Steering wheel on the left - door on the right - that'll show the swift haters that they do know what they are doing

best of luck chaps - let us know how it goes over there


----------



## Steamdrivenandy (Jun 18, 2007)

Velvettones said:


> Steering wheel on the left - door on the right - that'll show the swift haters that they do know what they are doing
> 
> best of luck chaps - let us know how it goes over there


I'm sorry but as revenge against Hymlers et al it should be steering wheel on the left and hab. door on the left and let them pick the bones out of that.

SDA

PS where's the Swift/Bessie/Ace VAN - 6m with transverse bed and garage - surely you're not going to be left out Peter, every other poor devil has one, 'cept Explorer? They're still busy trying to fend off border incursions by carolgavin's tartan army (led by a certain elephant on his hols).


----------



## eddied (May 9, 2005)

*Swift European motorhomes*

 Buon giorno tutti,
well I must say I'm very impressed. Looking forward to either some nice second hand ones on the market in a couple of years time, or a Swift incursion into Italy. Just a note for steamdrivenandy. I'm sure you really know that it wouldn't make registration in Europe with habitation door on the left?
saluti,
eddied


----------



## Briarose (Oct 9, 2007)

Oh that looks very nice :wink:


----------



## Rapide561 (Oct 1, 2005)

*LHD Swifts*

Eddie - if Swift decide to go for world domination, then bagsy you and I for jobs in Italy! I would like to offer my services to work at a dealership along the shores of Lake Garda - and you can open a second dealership on the Sorrento Penninsular.

That's that sorted.

I would imagine though, now that LHD vans are available, anyone who wanted one in Italy would simply import it from Germany, just like my pals did when they bought a German car.

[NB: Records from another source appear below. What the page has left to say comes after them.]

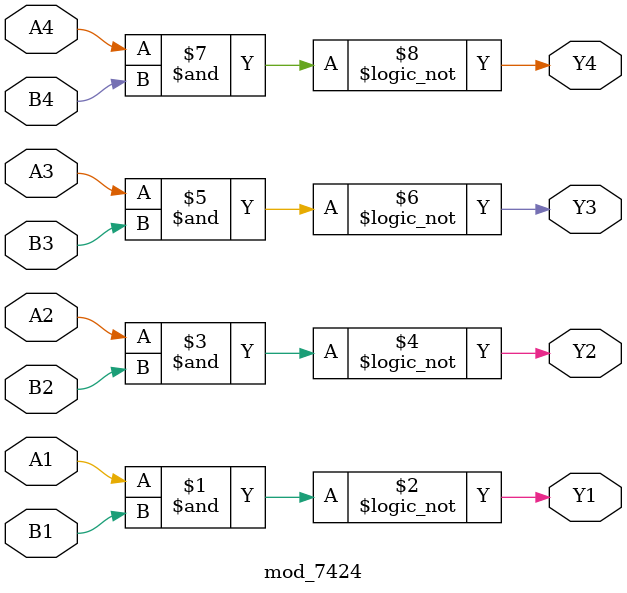
<source format=v>
module mod_7424 (
	input A1, input B1, output Y1, 
	input A2, input B2, output Y2, 
	input A3, input B3, output Y3, 
	input A4, input B4, output Y4
);
	assign Y1 = !(A1 & B1);
	assign Y2 = !(A2 & B2);
	assign Y3 = !(A3 & B3);
	assign Y4 = !(A4 & B4);
endmodule

</source>
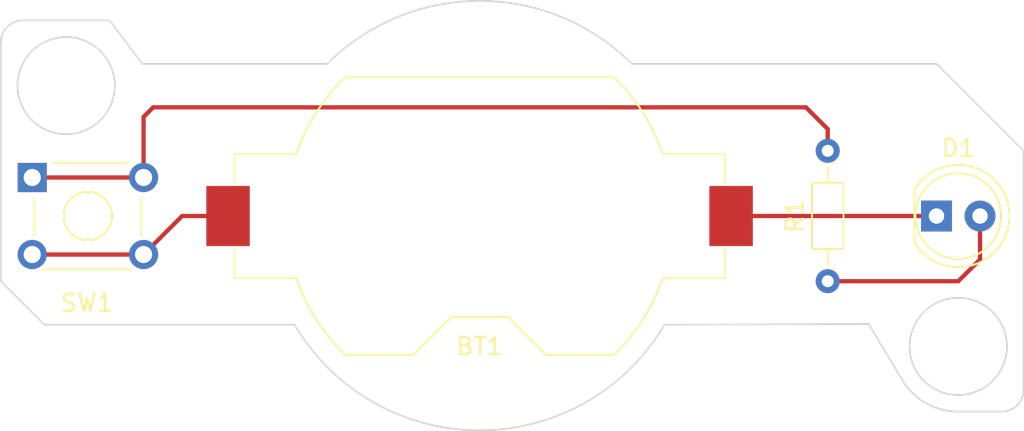
<source format=kicad_pcb>
(kicad_pcb (version 20211014) (generator pcbnew)

  (general
    (thickness 1.6)
  )

  (paper "A4")
  (title_block
    (title "LED")
  )

  (layers
    (0 "F.Cu" signal)
    (31 "B.Cu" signal)
    (32 "B.Adhes" user "B.Adhesive")
    (33 "F.Adhes" user "F.Adhesive")
    (34 "B.Paste" user)
    (35 "F.Paste" user)
    (36 "B.SilkS" user "B.Silkscreen")
    (37 "F.SilkS" user "F.Silkscreen")
    (38 "B.Mask" user)
    (39 "F.Mask" user)
    (40 "Dwgs.User" user "User.Drawings")
    (41 "Cmts.User" user "User.Comments")
    (42 "Eco1.User" user "User.Eco1")
    (43 "Eco2.User" user "User.Eco2")
    (44 "Edge.Cuts" user)
    (45 "Margin" user)
    (46 "B.CrtYd" user "B.Courtyard")
    (47 "F.CrtYd" user "F.Courtyard")
    (48 "B.Fab" user)
    (49 "F.Fab" user)
    (50 "User.1" user)
    (51 "User.2" user)
    (52 "User.3" user)
    (53 "User.4" user)
    (54 "User.5" user)
    (55 "User.6" user)
    (56 "User.7" user)
    (57 "User.8" user)
    (58 "User.9" user)
  )

  (setup
    (stackup
      (layer "F.SilkS" (type "Top Silk Screen"))
      (layer "F.Paste" (type "Top Solder Paste"))
      (layer "F.Mask" (type "Top Solder Mask") (thickness 0.01))
      (layer "F.Cu" (type "copper") (thickness 0.035))
      (layer "dielectric 1" (type "core") (thickness 1.51) (material "FR4") (epsilon_r 4.5) (loss_tangent 0.02))
      (layer "B.Cu" (type "copper") (thickness 0.035))
      (layer "B.Mask" (type "Bottom Solder Mask") (thickness 0.01))
      (layer "B.Paste" (type "Bottom Solder Paste"))
      (layer "B.SilkS" (type "Bottom Silk Screen"))
      (copper_finish "None")
      (dielectric_constraints no)
    )
    (pad_to_mask_clearance 0)
    (pcbplotparams
      (layerselection 0x00010fc_ffffffff)
      (disableapertmacros false)
      (usegerberextensions true)
      (usegerberattributes true)
      (usegerberadvancedattributes true)
      (creategerberjobfile true)
      (svguseinch false)
      (svgprecision 6)
      (excludeedgelayer true)
      (plotframeref false)
      (viasonmask false)
      (mode 1)
      (useauxorigin false)
      (hpglpennumber 1)
      (hpglpenspeed 20)
      (hpglpendiameter 15.000000)
      (dxfpolygonmode true)
      (dxfimperialunits true)
      (dxfusepcbnewfont true)
      (psnegative false)
      (psa4output false)
      (plotreference true)
      (plotvalue true)
      (plotinvisibletext false)
      (sketchpadsonfab false)
      (subtractmaskfromsilk false)
      (outputformat 1)
      (mirror false)
      (drillshape 0)
      (scaleselection 1)
      (outputdirectory "LED_Test")
    )
  )

  (net 0 "")
  (net 1 "Net-(BT1-Pad1)")
  (net 2 "Net-(BT1-Pad2)")
  (net 3 "Net-(D1-Pad2)")
  (net 4 "Net-(R1-Pad2)")

  (footprint "Battery:BatteryHolder_Keystone_1058_1x2032" (layer "F.Cu") (at 153.67 74.93))

  (footprint "Resistor_THT:R_Axial_DIN0204_L3.6mm_D1.6mm_P7.62mm_Horizontal" (layer "F.Cu") (at 173.99 78.74 90))

  (footprint "Button_Switch_THT:SW_TH_Tactile_Omron_B3F-10xx" (layer "F.Cu") (at 127.56 72.68))

  (footprint "LED_THT:LED_D5.0mm" (layer "F.Cu") (at 180.34 74.93))

  (gr_circle (center 181.61 82.55) (end 182.88 80.01) (layer "Edge.Cuts") (width 0.1) (fill none) (tstamp 07a3471a-791f-45a2-a7e6-d2034dc2294f))
  (gr_line (start 164.464999 81.28) (end 176.382724 81.243181) (layer "Edge.Cuts") (width 0.1) (tstamp 15270779-db34-462e-8e1c-37fa260b09de))
  (gr_line (start 125.73 64.77) (end 125.73 78.74) (layer "Edge.Cuts") (width 0.1) (tstamp 43ca20c7-f836-4110-9a75-603e55273eb9))
  (gr_line (start 181.61 86.36) (end 184.15 86.36) (layer "Edge.Cuts") (width 0.1) (tstamp 46b551d3-c952-4af2-9835-55a544a5e1f9))
  (gr_line (start 133.985 66.04) (end 144.78 66.04) (layer "Edge.Cuts") (width 0.1) (tstamp 69e2f5e5-04f3-416c-9a47-ff227c036356))
  (gr_arc (start 181.61 86.36) (mid 179.703942 85.849601) (end 178.308 84.455) (layer "Edge.Cuts") (width 0.1) (tstamp 72814f26-c791-4207-bfc2-9a2b063174cd))
  (gr_line (start 176.382724 81.243181) (end 178.308 84.455) (layer "Edge.Cuts") (width 0.1) (tstamp 729c9d69-112c-4863-89b1-1881f60ebd50))
  (gr_line (start 128.27 81.28) (end 142.875001 81.28) (layer "Edge.Cuts") (width 0.1) (tstamp 8047bb03-fc49-49f0-941b-0cd2962bb5bf))
  (gr_line (start 132.08 63.5) (end 133.985 66.04) (layer "Edge.Cuts") (width 0.1) (tstamp 876711d6-6ee8-4d10-949e-56335e770bca))
  (gr_circle (center 129.54 67.31) (end 130.81 64.77) (layer "Edge.Cuts") (width 0.1) (fill none) (tstamp a21386be-0d1b-4e27-999d-9cadf91ea53c))
  (gr_arc (start 144.78 66.04) (mid 153.67 62.357641) (end 162.56 66.04) (layer "Edge.Cuts") (width 0.1) (tstamp ab7f2e20-e783-46fd-8dda-a3cf7145c1d0))
  (gr_line (start 180.34 66.04) (end 162.56 66.04) (layer "Edge.Cuts") (width 0.1) (tstamp af04e04a-f151-4346-8662-43340f757aec))
  (gr_line (start 127 63.5) (end 132.08 63.5) (layer "Edge.Cuts") (width 0.1) (tstamp b2d7f7df-803b-4f57-890d-daae431dbe79))
  (gr_line (start 185.42 85.09) (end 185.42 71.12) (layer "Edge.Cuts") (width 0.1) (tstamp bf6573e1-32f4-44fc-96fc-d0405e1b2938))
  (gr_line (start 180.34 66.04) (end 185.42 71.12) (layer "Edge.Cuts") (width 0.1) (tstamp c30a67c3-94f8-43b1-ab23-6b8326901787))
  (gr_arc (start 125.73 64.77) (mid 126.101974 63.871974) (end 127 63.5) (layer "Edge.Cuts") (width 0.1) (tstamp c605b780-9578-4c76-aa89-0cec5c4e99f1))
  (gr_arc (start 164.464999 81.28) (mid 153.67 87.454157) (end 142.875001 81.28) (layer "Edge.Cuts") (width 0.1) (tstamp d4b40e2e-4db0-4704-a8c7-a2e7b9ca3efd))
  (gr_line (start 125.73 78.74) (end 128.27 81.28) (layer "Edge.Cuts") (width 0.1) (tstamp db8b7130-379c-4f39-882d-dd29fc77a3a0))
  (gr_arc (start 185.42 85.09) (mid 185.048026 85.988026) (end 184.15 86.36) (layer "Edge.Cuts") (width 0.1) (tstamp e1b47618-9836-4a26-a128-2f4881d6e90c))

  (segment (start 136.31 74.93) (end 134.06 77.18) (width 0.25) (layer "F.Cu") (net 1) (tstamp 04a1baee-5873-4d58-bb6c-3948919573ed))
  (segment (start 134.06 77.18) (end 127.56 77.18) (width 0.25) (layer "F.Cu") (net 1) (tstamp 8b85205b-b016-4a28-92ea-acdb443b08d5))
  (segment (start 138.99 74.93) (end 136.31 74.93) (width 0.25) (layer "F.Cu") (net 1) (tstamp f170891a-d12f-43f8-afd4-430c115d7728))
  (segment (start 168.35 74.93) (end 180.34 74.93) (width 0.25) (layer "F.Cu") (net 2) (tstamp 274fbd1f-3f3d-43f1-a22c-1d522f51cdc0))
  (segment (start 182.88 77.47) (end 182.88 74.93) (width 0.25) (layer "F.Cu") (net 3) (tstamp 9e741e37-26d6-4751-af4b-a9bdfe489bc8))
  (segment (start 181.61 78.74) (end 182.88 77.47) (width 0.25) (layer "F.Cu") (net 3) (tstamp b9f88fef-73a7-4c95-bec2-90210c752ae8))
  (segment (start 173.99 78.74) (end 181.61 78.74) (width 0.25) (layer "F.Cu") (net 3) (tstamp fd80663b-3f43-4576-8f04-b890c55976a2))
  (segment (start 173.99 69.85) (end 173.99 71.12) (width 0.25) (layer "F.Cu") (net 4) (tstamp 0dfc7854-03f5-476e-bd78-4a077ba76bf1))
  (segment (start 172.72 68.58) (end 173.99 69.85) (width 0.25) (layer "F.Cu") (net 4) (tstamp 1e0869e4-d950-4492-a35a-e2e6fc249eb5))
  (segment (start 134.06 72.68) (end 127.56 72.68) (width 0.25) (layer "F.Cu") (net 4) (tstamp 25160a1e-6c10-4342-a72c-1df7fb973d58))
  (segment (start 134.06 69.14) (end 134.62 68.58) (width 0.25) (layer "F.Cu") (net 4) (tstamp d91046b0-2601-4453-929c-e1a0651db863))
  (segment (start 134.62 68.58) (end 172.72 68.58) (width 0.25) (layer "F.Cu") (net 4) (tstamp e3bdcfa2-930e-47dd-becc-a18e14979d14))
  (segment (start 134.06 72.68) (end 134.06 69.14) (width 0.25) (layer "F.Cu") (net 4) (tstamp f3ab1b97-f369-437b-bd23-36a179e6eed7))

)

</source>
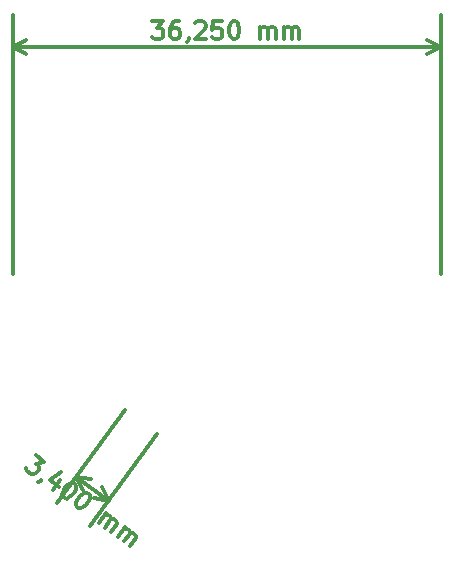
<source format=gbr>
G04 #@! TF.FileFunction,Other,Comment*
%FSLAX46Y46*%
G04 Gerber Fmt 4.6, Leading zero omitted, Abs format (unit mm)*
G04 Created by KiCad (PCBNEW 4.0.6) date 08/10/17 10:11:21*
%MOMM*%
%LPD*%
G01*
G04 APERTURE LIST*
%ADD10C,0.100000*%
%ADD11C,0.300000*%
G04 APERTURE END LIST*
D10*
D11*
X129700187Y-103549166D02*
X130451156Y-104095325D01*
X129710690Y-104263375D01*
X129883991Y-104389412D01*
X129957512Y-104531203D01*
X129973267Y-104630982D01*
X129947009Y-104788528D01*
X129736947Y-105077362D01*
X129595157Y-105150884D01*
X129495377Y-105166639D01*
X129337831Y-105140380D01*
X128991230Y-104888307D01*
X128917708Y-104746516D01*
X128901954Y-104646737D01*
X130188579Y-105670785D02*
X130146567Y-105728552D01*
X130004775Y-105802074D01*
X129904996Y-105817828D01*
X131774542Y-105676037D02*
X131186371Y-106484773D01*
X131821806Y-105003841D02*
X130902788Y-105660282D01*
X131653757Y-106206442D01*
X132935131Y-105901852D02*
X133050664Y-105985877D01*
X133124185Y-106127668D01*
X133139940Y-106227448D01*
X133113683Y-106384994D01*
X133003400Y-106658073D01*
X132793339Y-106946908D01*
X132567524Y-107135963D01*
X132425732Y-107209484D01*
X132325952Y-107225239D01*
X132168407Y-107198981D01*
X132052873Y-107114956D01*
X131979352Y-106973166D01*
X131963597Y-106873386D01*
X131989855Y-106715840D01*
X132100137Y-106442761D01*
X132310198Y-106153926D01*
X132536014Y-105964871D01*
X132677805Y-105891350D01*
X132777585Y-105875595D01*
X132935131Y-105901852D01*
X134090468Y-106742097D02*
X134206001Y-106826122D01*
X134279522Y-106967913D01*
X134295277Y-107067693D01*
X134269020Y-107225239D01*
X134158737Y-107498318D01*
X133948676Y-107787153D01*
X133722861Y-107976208D01*
X133581069Y-108049729D01*
X133481289Y-108065484D01*
X133323744Y-108039226D01*
X133208210Y-107955201D01*
X133134688Y-107813411D01*
X133118934Y-107713631D01*
X133145192Y-107556085D01*
X133255473Y-107283006D01*
X133465535Y-106994171D01*
X133691351Y-106805116D01*
X133833142Y-106731595D01*
X133932922Y-106715840D01*
X134090468Y-106742097D01*
X135056750Y-109299594D02*
X135644921Y-108490858D01*
X135560896Y-108606392D02*
X135660675Y-108590637D01*
X135818222Y-108616895D01*
X135991522Y-108742931D01*
X136065043Y-108884723D01*
X136038786Y-109042269D01*
X135576651Y-109677704D01*
X136038786Y-109042269D02*
X136180578Y-108968748D01*
X136338124Y-108995005D01*
X136511424Y-109121041D01*
X136584946Y-109262833D01*
X136558688Y-109420379D01*
X136096553Y-110055814D01*
X136674222Y-110475937D02*
X137262393Y-109667201D01*
X137178368Y-109782735D02*
X137278147Y-109766980D01*
X137435694Y-109793238D01*
X137608994Y-109919274D01*
X137682515Y-110061066D01*
X137656258Y-110218612D01*
X137194123Y-110854047D01*
X137656258Y-110218612D02*
X137798050Y-110145091D01*
X137955596Y-110171348D01*
X138128896Y-110297385D01*
X138202418Y-110439177D01*
X138176160Y-110596722D01*
X137714025Y-111232158D01*
X133141892Y-105398648D02*
X135891892Y-107398648D01*
X137250000Y-99750000D02*
X131553829Y-107582235D01*
X140000000Y-101750000D02*
X134303829Y-109582235D01*
X135891892Y-107398648D02*
X134635932Y-107210330D01*
X135891892Y-107398648D02*
X135325764Y-106261811D01*
X133141892Y-105398648D02*
X133708020Y-106535485D01*
X133141892Y-105398648D02*
X134397852Y-105586966D01*
X139589287Y-66828571D02*
X140517858Y-66828571D01*
X140017858Y-67400000D01*
X140232144Y-67400000D01*
X140375001Y-67471429D01*
X140446430Y-67542857D01*
X140517858Y-67685714D01*
X140517858Y-68042857D01*
X140446430Y-68185714D01*
X140375001Y-68257143D01*
X140232144Y-68328571D01*
X139803572Y-68328571D01*
X139660715Y-68257143D01*
X139589287Y-68185714D01*
X141803572Y-66828571D02*
X141517858Y-66828571D01*
X141375001Y-66900000D01*
X141303572Y-66971429D01*
X141160715Y-67185714D01*
X141089286Y-67471429D01*
X141089286Y-68042857D01*
X141160715Y-68185714D01*
X141232143Y-68257143D01*
X141375001Y-68328571D01*
X141660715Y-68328571D01*
X141803572Y-68257143D01*
X141875001Y-68185714D01*
X141946429Y-68042857D01*
X141946429Y-67685714D01*
X141875001Y-67542857D01*
X141803572Y-67471429D01*
X141660715Y-67400000D01*
X141375001Y-67400000D01*
X141232143Y-67471429D01*
X141160715Y-67542857D01*
X141089286Y-67685714D01*
X142660714Y-68257143D02*
X142660714Y-68328571D01*
X142589286Y-68471429D01*
X142517857Y-68542857D01*
X143232143Y-66971429D02*
X143303572Y-66900000D01*
X143446429Y-66828571D01*
X143803572Y-66828571D01*
X143946429Y-66900000D01*
X144017858Y-66971429D01*
X144089286Y-67114286D01*
X144089286Y-67257143D01*
X144017858Y-67471429D01*
X143160715Y-68328571D01*
X144089286Y-68328571D01*
X145446429Y-66828571D02*
X144732143Y-66828571D01*
X144660714Y-67542857D01*
X144732143Y-67471429D01*
X144875000Y-67400000D01*
X145232143Y-67400000D01*
X145375000Y-67471429D01*
X145446429Y-67542857D01*
X145517857Y-67685714D01*
X145517857Y-68042857D01*
X145446429Y-68185714D01*
X145375000Y-68257143D01*
X145232143Y-68328571D01*
X144875000Y-68328571D01*
X144732143Y-68257143D01*
X144660714Y-68185714D01*
X146446428Y-66828571D02*
X146589285Y-66828571D01*
X146732142Y-66900000D01*
X146803571Y-66971429D01*
X146875000Y-67114286D01*
X146946428Y-67400000D01*
X146946428Y-67757143D01*
X146875000Y-68042857D01*
X146803571Y-68185714D01*
X146732142Y-68257143D01*
X146589285Y-68328571D01*
X146446428Y-68328571D01*
X146303571Y-68257143D01*
X146232142Y-68185714D01*
X146160714Y-68042857D01*
X146089285Y-67757143D01*
X146089285Y-67400000D01*
X146160714Y-67114286D01*
X146232142Y-66971429D01*
X146303571Y-66900000D01*
X146446428Y-66828571D01*
X148732142Y-68328571D02*
X148732142Y-67328571D01*
X148732142Y-67471429D02*
X148803570Y-67400000D01*
X148946428Y-67328571D01*
X149160713Y-67328571D01*
X149303570Y-67400000D01*
X149374999Y-67542857D01*
X149374999Y-68328571D01*
X149374999Y-67542857D02*
X149446428Y-67400000D01*
X149589285Y-67328571D01*
X149803570Y-67328571D01*
X149946428Y-67400000D01*
X150017856Y-67542857D01*
X150017856Y-68328571D01*
X150732142Y-68328571D02*
X150732142Y-67328571D01*
X150732142Y-67471429D02*
X150803570Y-67400000D01*
X150946428Y-67328571D01*
X151160713Y-67328571D01*
X151303570Y-67400000D01*
X151374999Y-67542857D01*
X151374999Y-68328571D01*
X151374999Y-67542857D02*
X151446428Y-67400000D01*
X151589285Y-67328571D01*
X151803570Y-67328571D01*
X151946428Y-67400000D01*
X152017856Y-67542857D01*
X152017856Y-68328571D01*
X127750000Y-69000000D02*
X164000000Y-69000000D01*
X127750000Y-88250000D02*
X127750000Y-66300000D01*
X164000000Y-88250000D02*
X164000000Y-66300000D01*
X164000000Y-69000000D02*
X162873496Y-69586421D01*
X164000000Y-69000000D02*
X162873496Y-68413579D01*
X127750000Y-69000000D02*
X128876504Y-69586421D01*
X127750000Y-69000000D02*
X128876504Y-68413579D01*
M02*

</source>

Mr SDA - I had a LHD Swift with the LHD hab door! Always laughed when people saw Jenny sat in the right hand seat - "oooh look, it looks like the dog is driving!"

Russell


----------



## Steamdrivenandy (Jun 18, 2007)

*Re: Swift European motorhomes*



eddied said:


> Buon giorno tutti,
> well I must say I'm very impressed. Looking forward to either some nice second hand ones on the market in a couple of years time, or a Swift incursion into Italy. Just a note for steamdrivenandy. I'm sure you really know that it wouldn't make registration in Europe with habitation door on the left?
> saluti,
> eddied


I do recall that Eddie, but can't remember if it's EU rules, in which case why doesn't the rule apply round the other way in right hand drive member states, or is it that each country has a seperate rule?

Typical though, we buy cack handed hab. vans by the thousand and save the euro converters the costs of handing their habs, whilst UK converters have to hand the vans to sell anything in left hand drive countries. I thought the EU was supposed to be about creating a level playing field for business.

SDA


----------



## Wupert (Aug 6, 2007)

SwiftGroup said:


> SandJ said:
> 
> 
> > Peter and Kath,
> ...


Looks good.


----------